Specialist in Skin Cancer and General Dermatology
What is involved in a skin check?
A skin check by a dermatologist is more than just looking. It involves a full history of skin cancer risk, skin care advice, addressing spots of concern and a systematic exam of all body parts with particular attention to sun-exposed sites. Whilst we cannot undo the damage from sun exposure in the past, early detection is your best protection.
Mohs Micrographic Surgery (Mohs Surgery)
Mohs Micrographic Surgery, performed by a fellowship-trained member of the American
College of Mohs Surgery, is an advanced treatment for skin cancer that offers the highest cure
rate - even if the skin cancer has been previously treated by another procedure. Mohs
Micrographic Surgery is a state-of-the-art treatment in which the physician serves as surgeon,
pathologist and reconstructive surgeon. It relies on the ability of a microscope to trace out and
ensure removal of the skin cancer's roots. This procedure allows physicians who have
completed a fellowship in Mohs surgery to see beyond the visible disease and to precisely
identify and remove the entire tumour, leaving healthy tissue intact and unharmed. Mohs surgery is
most often used to treat two of the most common forms of skin cancer: basal cell carcinoma and
squamous cell carcinoma, however it is also an effective treatment for other types of skin cancer.
Western Skin Institute is the only Mohs unit in Western Victoria where the Mohs Surgeon
has been accredited by the American College of Mohs Surgery (ACMS)
The general public, particularly those aged 40 and over, should be encouraged to check all areas of their skin, including skin not normally exposed to the sun. Look for changes in shape, colour or size of a pigmented lesion or a new lesion regularly (every three months).

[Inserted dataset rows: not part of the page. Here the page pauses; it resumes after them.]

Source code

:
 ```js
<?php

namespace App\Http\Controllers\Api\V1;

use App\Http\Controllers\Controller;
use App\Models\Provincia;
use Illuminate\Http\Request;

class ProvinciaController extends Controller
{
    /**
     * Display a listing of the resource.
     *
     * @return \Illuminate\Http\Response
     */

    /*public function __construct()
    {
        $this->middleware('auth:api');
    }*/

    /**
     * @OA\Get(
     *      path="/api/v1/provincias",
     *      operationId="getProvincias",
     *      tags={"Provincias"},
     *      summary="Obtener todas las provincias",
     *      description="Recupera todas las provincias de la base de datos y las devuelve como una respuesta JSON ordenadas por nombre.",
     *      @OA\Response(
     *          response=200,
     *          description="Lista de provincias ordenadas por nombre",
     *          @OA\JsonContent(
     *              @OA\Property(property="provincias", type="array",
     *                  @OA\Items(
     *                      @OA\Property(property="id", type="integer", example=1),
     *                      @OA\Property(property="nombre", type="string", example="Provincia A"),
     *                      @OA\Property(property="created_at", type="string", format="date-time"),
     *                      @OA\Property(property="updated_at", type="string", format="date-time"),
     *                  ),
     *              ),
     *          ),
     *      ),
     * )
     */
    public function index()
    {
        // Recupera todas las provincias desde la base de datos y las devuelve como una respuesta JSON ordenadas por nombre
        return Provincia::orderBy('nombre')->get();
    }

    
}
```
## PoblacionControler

Individuals who spend most of their occupation outdoors should be encouraged to regularly check their skin for suspicious spots. It is important that individuals know what their skin looks like normally so changes will be noticed.
The skin contains 3 different types of cells: squamous cells, basal cells and melanocytes. Skin cancers are named after the type of cell from which they start. The 3 main types of skin cancer are basal cell carcinoma, squamous cell carcinoma and melanoma.
Basal Cell Carcinoma
Squamous Cell Carcinoma
Basal cell carcinoma is the most common but least dangerous type of skin cancer. About 75% of skin cancers in Australia are basal cell carcinomas. They grow slowly over months or years and very rarely spread to other parts of the body.
However if they are not treated, they may form an ulcer (a break in the surface of the skin) and cause damage to tissue and organs nearby for instance, the eyelids or nose.
Squamous cell carcinomas are less common than basal cell carcinomas but are potentially more dangerous. They grow more quickly, usually over weeks or months and may spread to nearby lymph nodes or other parts of the body if not treated promptly.
They occur most often (but not only) on the head, neck, hands and forearms.
Melanoma develops in the melanocytes. It can occur anywhere on the body. It may grow quickly and, if it is not treated, may spread to other parts of the body to form new, secondary cancers.